Based on these outcomes, I create a set of weights by which to multiply the polling averages, to minimize the differences between their predictions and the true outcomes. Then I test whether the weights can be applied to improve predictions for the elections in these states in 2016 and 2020. If they do improve predictions, I will incorporate them into a prediction of the 2024 election based on polling, and if not I will exclude them.
# creating the weights -- minimize `diff` in a given state
widest_differences <- widest_differences %>% arrange(state, year) %>% mutate(polling_pct = polling_avg / 100)
states <- 6
weights <- rep(NA, 6)
for (i in seq(1, states)) {
races <- subset(widest_differences, state == unique(widest_differences$state)[i])
weights[i] <- sum(races$pct_received) / sum(races$polling_pct)
}
weights_df <- data.frame(state = unique(widest_differences$state), weight = weights)
Below are the races for which weighting improved the predictions of polling (i.e. made them closer to the actual outcome):
subset(effect_of_weights_2016, abs(differences_with_weights) < abs(differences)) %>% arrange(state)
## state differences weight differences_with_weights
## 1 COLORADO 0.06190332 1.148897 -0.0005839391
## 2 FLORIDA 0.06424174 1.163012 -0.0051976346
## 3 GEORGIA 0.05306180 1.152272 -0.0161687381
## 4 GEORGIA 0.03624860 1.152272 -0.0277285215
## 5 IOWA 0.09517054 1.166919 0.0256571968
## 6 NORTH CAROLINA 0.06963555 1.164060 -0.0006880618
## 7 VIRGINIA 0.06849504 1.172130 0.0038116035
## 8 VIRGINIA 0.04336288 1.172130 -0.0348102710
In 2016, all 6 states’ predictions were improved with the weighting scheme applied. I repeated the same process and then found the races for which the same weighting scheme improved the predictions for 2020:
# improved for 2020
subset(effect_of_weights_2020, abs(differences_with_weights) < abs(differences)) %>% arrange(state)

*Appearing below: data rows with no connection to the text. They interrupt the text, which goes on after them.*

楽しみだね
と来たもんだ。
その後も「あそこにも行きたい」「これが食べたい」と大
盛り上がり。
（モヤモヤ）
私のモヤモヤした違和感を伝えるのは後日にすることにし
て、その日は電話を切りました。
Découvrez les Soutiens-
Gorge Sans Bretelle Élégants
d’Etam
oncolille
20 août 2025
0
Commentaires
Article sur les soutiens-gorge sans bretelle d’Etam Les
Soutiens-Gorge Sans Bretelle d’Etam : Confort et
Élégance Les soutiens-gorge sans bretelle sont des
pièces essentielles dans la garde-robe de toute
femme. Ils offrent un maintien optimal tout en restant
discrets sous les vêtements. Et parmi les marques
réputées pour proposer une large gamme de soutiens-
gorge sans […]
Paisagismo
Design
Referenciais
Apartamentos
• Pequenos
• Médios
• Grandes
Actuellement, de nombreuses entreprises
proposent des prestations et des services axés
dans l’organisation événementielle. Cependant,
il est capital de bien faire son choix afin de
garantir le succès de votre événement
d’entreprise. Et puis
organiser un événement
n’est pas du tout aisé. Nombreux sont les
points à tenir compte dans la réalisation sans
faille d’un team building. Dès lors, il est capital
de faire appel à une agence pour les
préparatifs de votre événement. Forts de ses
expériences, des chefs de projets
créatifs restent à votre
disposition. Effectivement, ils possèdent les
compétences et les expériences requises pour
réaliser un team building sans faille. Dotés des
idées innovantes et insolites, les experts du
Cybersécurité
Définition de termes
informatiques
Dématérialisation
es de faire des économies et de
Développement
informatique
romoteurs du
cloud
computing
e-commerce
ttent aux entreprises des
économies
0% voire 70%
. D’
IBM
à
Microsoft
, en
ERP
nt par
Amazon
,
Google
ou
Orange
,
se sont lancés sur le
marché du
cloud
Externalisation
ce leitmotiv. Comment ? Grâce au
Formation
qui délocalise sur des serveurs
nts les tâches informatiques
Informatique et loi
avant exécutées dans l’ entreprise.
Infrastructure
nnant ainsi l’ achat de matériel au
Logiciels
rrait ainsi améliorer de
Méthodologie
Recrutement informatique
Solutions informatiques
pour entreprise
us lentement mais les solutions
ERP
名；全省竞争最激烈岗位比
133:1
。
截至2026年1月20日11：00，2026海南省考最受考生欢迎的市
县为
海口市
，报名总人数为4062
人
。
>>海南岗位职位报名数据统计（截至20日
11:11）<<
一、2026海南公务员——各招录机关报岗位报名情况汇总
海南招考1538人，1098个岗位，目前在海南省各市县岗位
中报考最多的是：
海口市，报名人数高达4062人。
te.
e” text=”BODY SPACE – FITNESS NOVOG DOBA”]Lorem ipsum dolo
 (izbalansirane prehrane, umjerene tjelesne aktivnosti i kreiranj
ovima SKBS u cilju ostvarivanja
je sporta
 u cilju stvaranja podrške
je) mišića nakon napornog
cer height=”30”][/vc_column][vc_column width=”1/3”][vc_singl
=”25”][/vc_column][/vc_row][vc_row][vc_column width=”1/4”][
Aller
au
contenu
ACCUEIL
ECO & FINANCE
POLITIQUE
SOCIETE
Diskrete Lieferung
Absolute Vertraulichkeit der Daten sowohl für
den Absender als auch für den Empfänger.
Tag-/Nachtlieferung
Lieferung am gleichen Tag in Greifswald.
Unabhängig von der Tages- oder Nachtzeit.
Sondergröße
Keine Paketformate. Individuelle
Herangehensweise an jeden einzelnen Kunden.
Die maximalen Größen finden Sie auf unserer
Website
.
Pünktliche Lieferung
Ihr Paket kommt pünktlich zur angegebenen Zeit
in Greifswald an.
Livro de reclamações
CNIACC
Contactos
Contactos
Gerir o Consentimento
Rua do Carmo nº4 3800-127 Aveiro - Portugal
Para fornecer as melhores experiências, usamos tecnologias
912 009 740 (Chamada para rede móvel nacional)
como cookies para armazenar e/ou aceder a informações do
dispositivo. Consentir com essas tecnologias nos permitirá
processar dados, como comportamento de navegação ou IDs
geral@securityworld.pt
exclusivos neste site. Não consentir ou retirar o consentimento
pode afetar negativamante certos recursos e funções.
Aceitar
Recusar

## state differences weight differences_with_weights
## 1 FLORIDA 0.06042327 1.163012 -0.01322137
## 2 IOWA 0.04965512 1.166919 -0.03018996
## 3 NORTH CAROLINA 0.03985458 1.164060 -0.03552920
In 2020, 3 states’ predictions were improved by applying this weighting scheme. Given the positive effects of the weighting scheme on the polls’ predictions in 2016 and 2020, I will apply it to data from 2024 to make a forecast. I still want to include polling averages from the other states, but I will not weight them in this prediction. I will only weight the 6 from above.
avg_24 <- subset(avg_24, !is.na(pct_estimate)) %>%
mutate(state = toupper(state)) %>%
left_join(weights_df, by=join_by(state))
avg_24$pct_multiplier = case_when(!is.na(avg_24$weight) ~ avg_24$pct_estimate * avg_24$weight, is.na(avg_24$weight) ~ avg_24$pct_estimate)
avg_24 <- avg_24 %>% group_by(state, candidate) %>% mutate(polling_avg = mean(pct_multiplier)) %>% filter(candidate %in% c("Harris", "Trump"))
# for each of the candidates, find their whole polling average across states
# this is not an electoral prediction but a vote share prediction
Harris_pct <- mean(subset(avg_24, candidate == "Harris")$polling_avg)
Trump_pct <- mean(subset(avg_24, candidate == "Trump")$polling_avg)
Based on the model built in this blog post, which involved computing a set of weights to adjust polling predictions in certain states, based on historical discrepancies between polls and real election outcomes, we found the share of the popular vote that Kamala Harris and Donald Trump will win in each state. It is worth noting that Robert F. Kennedy (RFK) was excluded from the analysis but included in the dat that pre-date his campaign suspension, so the percentage of the popular vote for Donald Trump may be a few points higher, under the assumption that votes previously intended for RFK will be re-allocated towards Trump. On average, across states, we found that Kamala Harris will receive 58.69% of the popular vote and Donald Trump will receive 45.19%, which is reasonable given how close of an election this is.